The exercise calls for the lines from the one containing "ミニ財布のプレゼントについて" to the end of the data below to be output exactly, pictures excluded.

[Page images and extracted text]
..............................

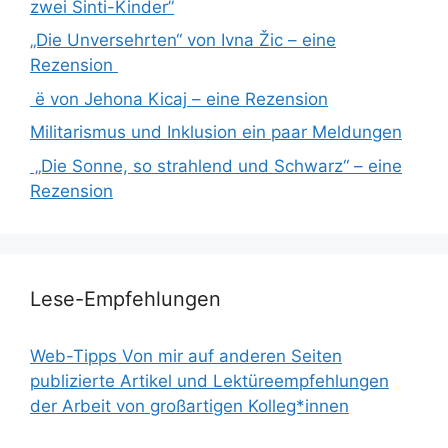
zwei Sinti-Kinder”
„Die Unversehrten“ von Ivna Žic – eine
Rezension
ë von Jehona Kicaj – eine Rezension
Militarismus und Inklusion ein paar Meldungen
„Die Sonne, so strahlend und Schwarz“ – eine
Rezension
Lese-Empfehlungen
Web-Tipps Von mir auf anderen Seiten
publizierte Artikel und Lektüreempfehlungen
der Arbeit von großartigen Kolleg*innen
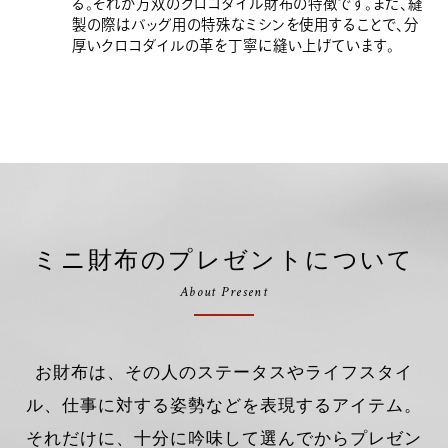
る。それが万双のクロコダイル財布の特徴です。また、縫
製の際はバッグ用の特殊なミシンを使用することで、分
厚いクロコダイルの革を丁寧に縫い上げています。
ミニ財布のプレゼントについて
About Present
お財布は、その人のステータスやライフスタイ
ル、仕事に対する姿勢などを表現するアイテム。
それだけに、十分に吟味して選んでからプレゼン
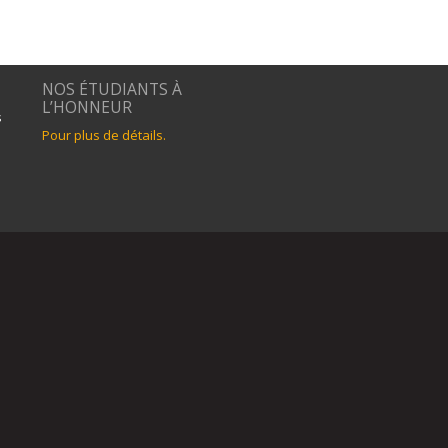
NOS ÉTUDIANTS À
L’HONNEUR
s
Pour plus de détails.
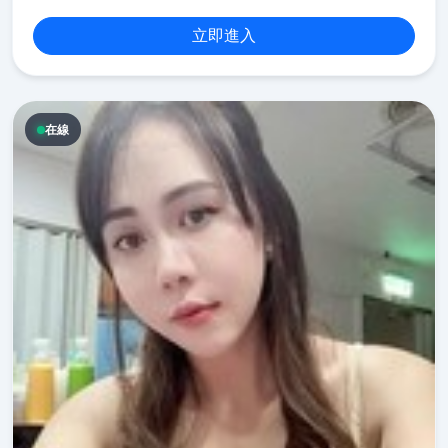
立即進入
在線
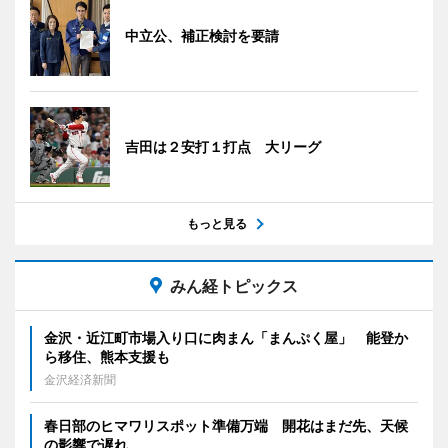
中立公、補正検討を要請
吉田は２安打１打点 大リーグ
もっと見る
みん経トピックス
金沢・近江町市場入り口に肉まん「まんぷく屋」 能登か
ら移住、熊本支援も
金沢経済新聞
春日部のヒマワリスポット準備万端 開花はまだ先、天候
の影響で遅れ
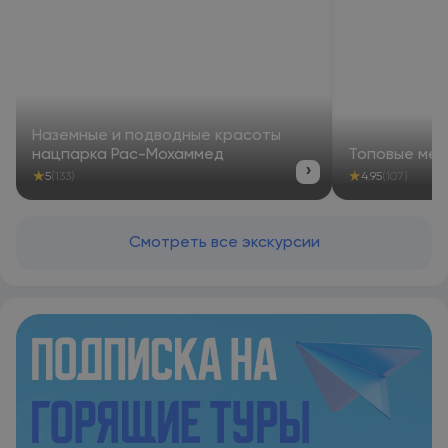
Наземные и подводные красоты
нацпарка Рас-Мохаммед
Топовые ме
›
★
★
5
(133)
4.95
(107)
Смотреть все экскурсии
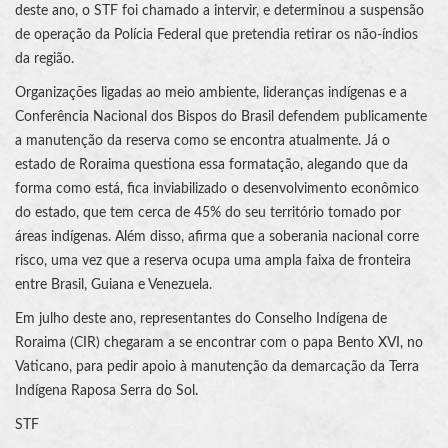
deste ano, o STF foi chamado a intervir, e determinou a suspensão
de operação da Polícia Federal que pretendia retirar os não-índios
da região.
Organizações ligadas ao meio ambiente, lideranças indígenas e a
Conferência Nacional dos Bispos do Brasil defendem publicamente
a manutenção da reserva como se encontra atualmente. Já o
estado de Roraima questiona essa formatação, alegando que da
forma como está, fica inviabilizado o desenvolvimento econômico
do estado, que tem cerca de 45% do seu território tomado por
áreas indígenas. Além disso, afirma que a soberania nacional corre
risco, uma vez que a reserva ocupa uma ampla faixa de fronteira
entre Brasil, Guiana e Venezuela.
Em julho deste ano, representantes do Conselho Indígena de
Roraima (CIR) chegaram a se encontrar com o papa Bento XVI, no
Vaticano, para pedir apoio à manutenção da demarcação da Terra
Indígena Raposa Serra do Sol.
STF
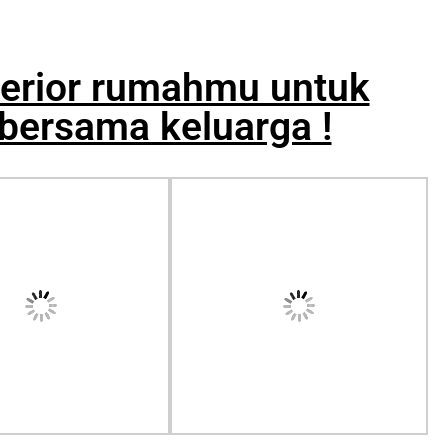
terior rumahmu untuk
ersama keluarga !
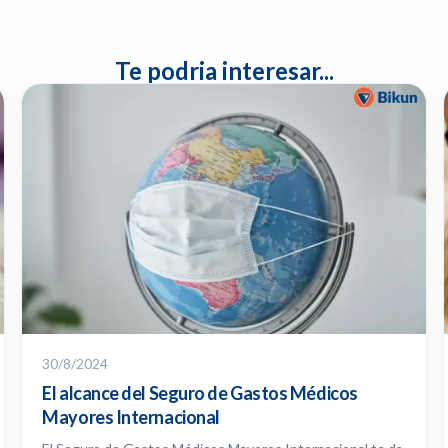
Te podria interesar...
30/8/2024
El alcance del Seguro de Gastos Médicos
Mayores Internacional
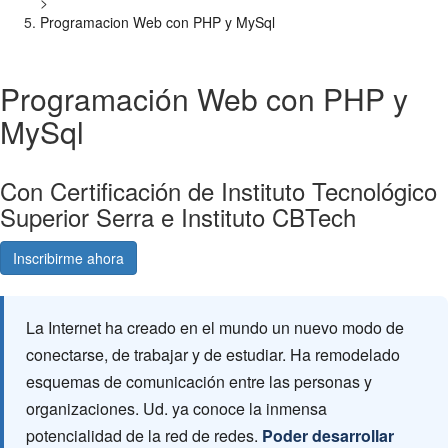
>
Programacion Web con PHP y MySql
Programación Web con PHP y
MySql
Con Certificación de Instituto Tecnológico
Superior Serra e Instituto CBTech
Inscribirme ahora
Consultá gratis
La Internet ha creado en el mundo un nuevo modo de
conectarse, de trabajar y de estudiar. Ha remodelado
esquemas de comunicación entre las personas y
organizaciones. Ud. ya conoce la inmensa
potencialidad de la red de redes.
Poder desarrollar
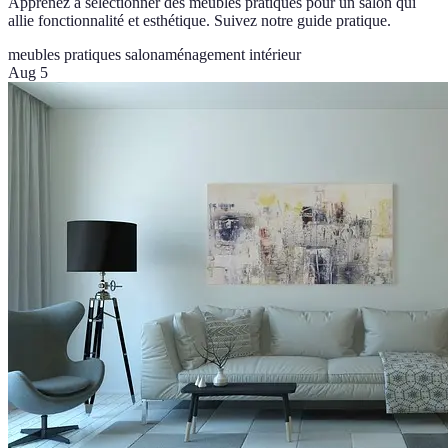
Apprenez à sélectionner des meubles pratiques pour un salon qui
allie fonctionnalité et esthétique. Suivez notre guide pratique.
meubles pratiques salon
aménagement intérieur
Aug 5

..............................

Answer box>
ミニ財布のプレゼントについて
About Present
お財布は、その人のステータスやライフスタイ
ル、仕事に対する姿勢などを表現するアイテム。
それだけに、十分に吟味して選んでからプレゼン
NOS ÉTUDIANTS À
L’HONNEUR
s
Pour plus de détails.
立即進入
在線
中立公、補正検討を要請
吉田は２安打１打点 大リーグ
もっと見る
みん経トピックス
金沢・近江町市場入り口に肉まん「まんぷく屋」 能登か
ら移住、熊本支援も
金沢経済新聞
春日部のヒマワリスポット準備万端 開花はまだ先、天候
の影響で遅れ
Наземные и подводные красоты
нацпарка Рас-Мохаммед
Топовые ме
›
★
★
5
(133)
4.95
(107)
Смотреть все экскурсии
deste ano, o STF foi chamado a intervir, e determinou a suspensão
de operação da Polícia Federal que pretendia retirar os não-índios
da região.
Organizações ligadas ao meio ambiente, lideranças indígenas e a
Conferência Nacional dos Bispos do Brasil defendem publicamente
a manutenção da reserva como se encontra atualmente. Já o
estado de Roraima questiona essa formatação, alegando que da
forma como está, fica inviabilizado o desenvolvimento econômico
do estado, que tem cerca de 45% do seu território tomado por
áreas indígenas. Além disso, afirma que a soberania nacional corre
risco, uma vez que a reserva ocupa uma ampla faixa de fronteira
entre Brasil, Guiana e Venezuela.
Em julho deste ano, representantes do Conselho Indígena de
Roraima (CIR) chegaram a se encontrar com o papa Bento XVI, no
Vaticano, para pedir apoio à manutenção da demarcação da Terra
Indígena Raposa Serra do Sol.
STF
terior rumahmu untuk
ersama keluarga !
Te podria interesar...
30/8/2024
El alcance del Seguro de Gastos Médicos
Mayores Internacional
>
Programacion Web con PHP y MySql
Programación Web con PHP y
MySql
Con Certificación de Instituto Tecnológico
Superior Serra e Instituto CBTech
Inscribirme ahora
Consultá gratis
La Internet ha creado en el mundo un nuevo modo de
conectarse, de trabajar y de estudiar. Ha remodelado
esquemas de comunicación entre las personas y
organizaciones. Ud. ya conoce la inmensa
potencialidad de la red de redes.
Poder desarrollar
Apprenez à sélectionner des meubles pratiques pour un salon qui
allie fonctionnalité et esthétique. Suivez notre guide pratique.
meubles pratiques salon
aménagement intérieur
Aug 5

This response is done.